Apple went public in December 1980. They successfully raised $100 million at $22 per share. They’ve split those shares 2:1 three times since then, and 7:1 once, and 4:1 once, plus they’ve bought back a lot of shares, but roughly that $22 share today is worth at least $40,000.
If you read this blog, you know that rise in value isn’t what mosts interests me, but rather the fact that Morgan Stanley’s 1981 analyst report said that Apple was an over-the-counter stock rather than saying it was listed on the NASDAQ stock exchange. The NASDAQ was ten years old in 1981.
If you read the most recent post, you learned that Berkshire Hathaway didn’t list on the New York Stock Exchange until 1988. I’ve seen sources that say it too was listed on the NASDAQ years before then, but that doesn’t seem to merit mention even in 1988.
The NASDAQ today (2023) is the second largest stock market in the world, alone larger than most stock markets in most countries. So when exactly did it rise from being considered a fancy electronic way to trade over-the-counter to being a “real” stock market? Best I can find, June 1982.

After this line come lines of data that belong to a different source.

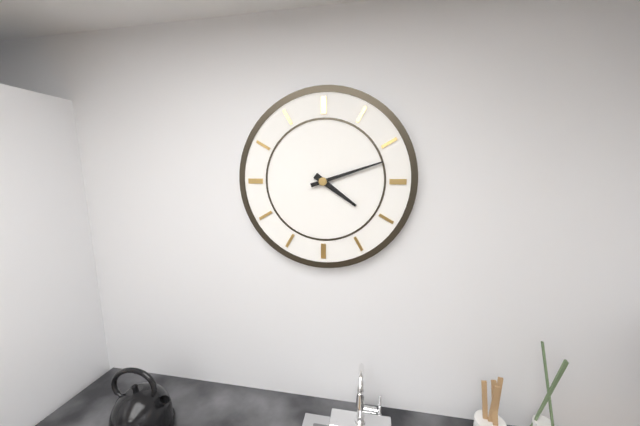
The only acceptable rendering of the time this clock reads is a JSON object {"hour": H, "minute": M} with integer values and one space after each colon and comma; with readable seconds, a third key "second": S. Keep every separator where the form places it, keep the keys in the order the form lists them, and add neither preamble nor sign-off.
{"hour": 4, "minute": 12}
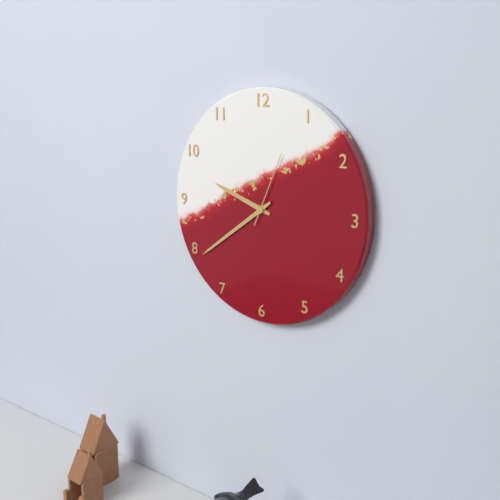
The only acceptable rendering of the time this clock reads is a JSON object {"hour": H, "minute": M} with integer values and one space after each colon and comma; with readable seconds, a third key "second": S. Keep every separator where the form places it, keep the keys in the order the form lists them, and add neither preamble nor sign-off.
{"hour": 9, "minute": 39, "second": 4}
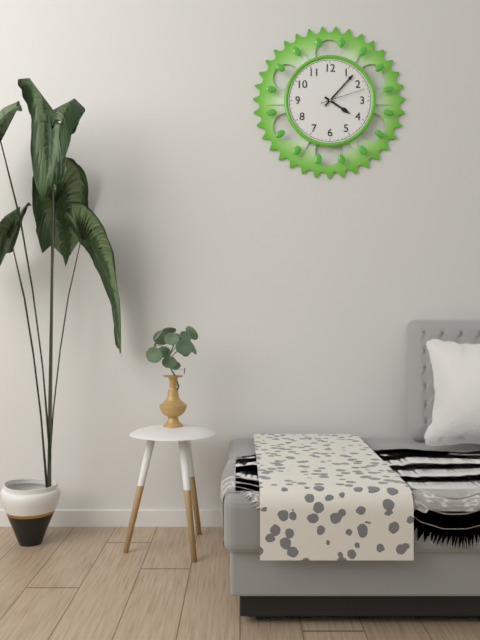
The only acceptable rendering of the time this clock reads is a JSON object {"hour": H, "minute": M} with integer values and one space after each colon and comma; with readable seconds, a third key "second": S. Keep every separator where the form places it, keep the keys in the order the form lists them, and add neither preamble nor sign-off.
{"hour": 4, "minute": 7}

Above is the oldest article I can find in the New Your Times TimesMachine that talks about the “move away from the O-T-C to a separate universe”, with Apple Computer as the first example company mentioned.
So again, just as we all tend to think that venture capital has been around forever, it feels like the NASDAQ has been around just as long, when in fact the NASDAQ as only been truly important for forty years (which for me was 8th grade).